12. A perusal of the record mentioned above clearly shows that the petitioner was issued show cause notice, was given time to reply to the said show cause notice, which was duly replied by him and then the impugned order of termination was passed. The Appellate Authority had also heard him in person as is clear from the order and had also seen his record as well as past conduct.

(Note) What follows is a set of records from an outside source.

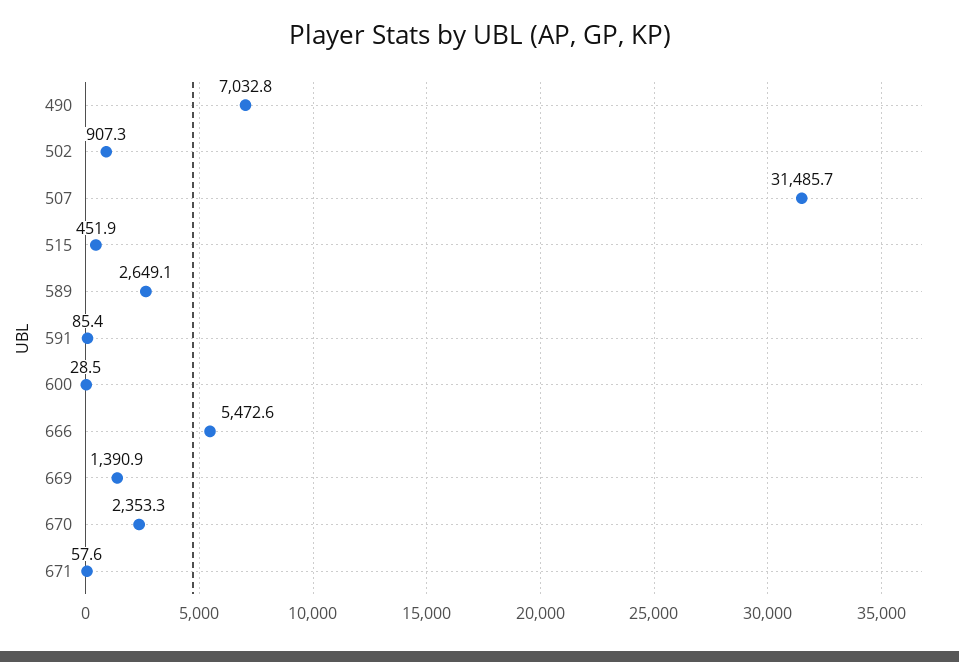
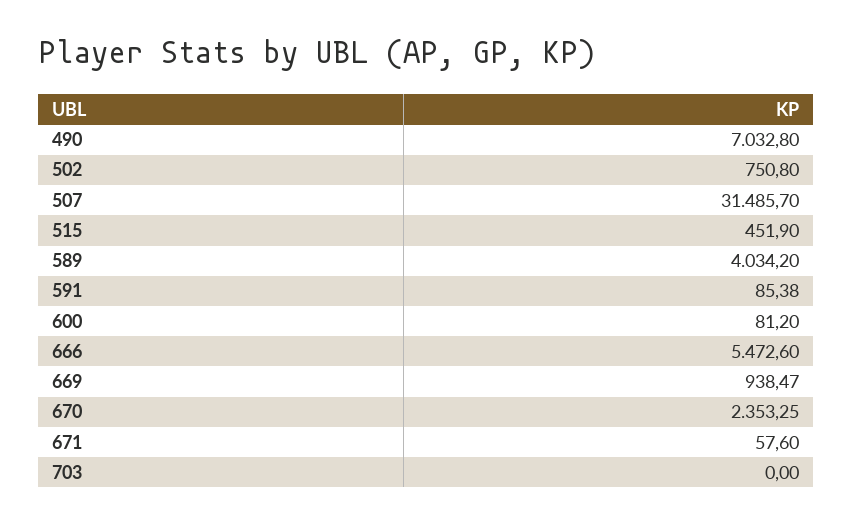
  {
    "490": 7032.8,
-   "502": 907.3,
+   "502": 750.8,
    "507": 31485.7,
    "515": 451.9,
-   "589": 2649.1,
+   "589": 4034.2,
    "591": 85.38,
-   "600": 28.5,
+   "600": 81.2,
    "666": 5472.6,
-   "669": 1390.9,
+   "669": 938.47,
    "670": 2353.25,
-   "671": 57.6
+   "671": 57.6,
+   "703": 0
  }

13. Keeping in view the facts and circumstances of the case, it cannot be said that the petitioner was bound to be given a fresh opportunity to again commit some mistake and a perusal of the order passed by the Appellate Authority shows that he was also found carrying 5 spring leaves, for which he was given an opportunity to reply and he replied to the allegations vide his reply dated 24.9.2007. It is, therefore, clear that show cause notice was issued to the petitioner, who replied to the same, which reply was not found satisfactory and the order of termination was passed as against him, which was upheld by the Appellate Authority after due application of mind and it cannot be said that the said order suffers from any infirmity.
14. In view of the above discussion, we hold that there is no merit in the petition filed by the petitioner which is liable to be dismissed and the same is dismissed accordingly. However, the petitioner has also prayed for the relief of payment of wages for 66 days for which he had worked. In this regard, a perusal of the reply filed by the respondents shows that the payment of compensatory leave already stands made to the petitioner on 6.12.2007 vide receipt Annexure R-1, placed on the record with the reply. It is, therefore, clarified that the petitioner is not entitled to any other relief, except that in case the payment in question has not been made for the period the petitioner had worked or he was on duty, then the same shall be made to him by the respondent Corporation within a period of four months from today.
15. The writ petition stands disposed of accordingly.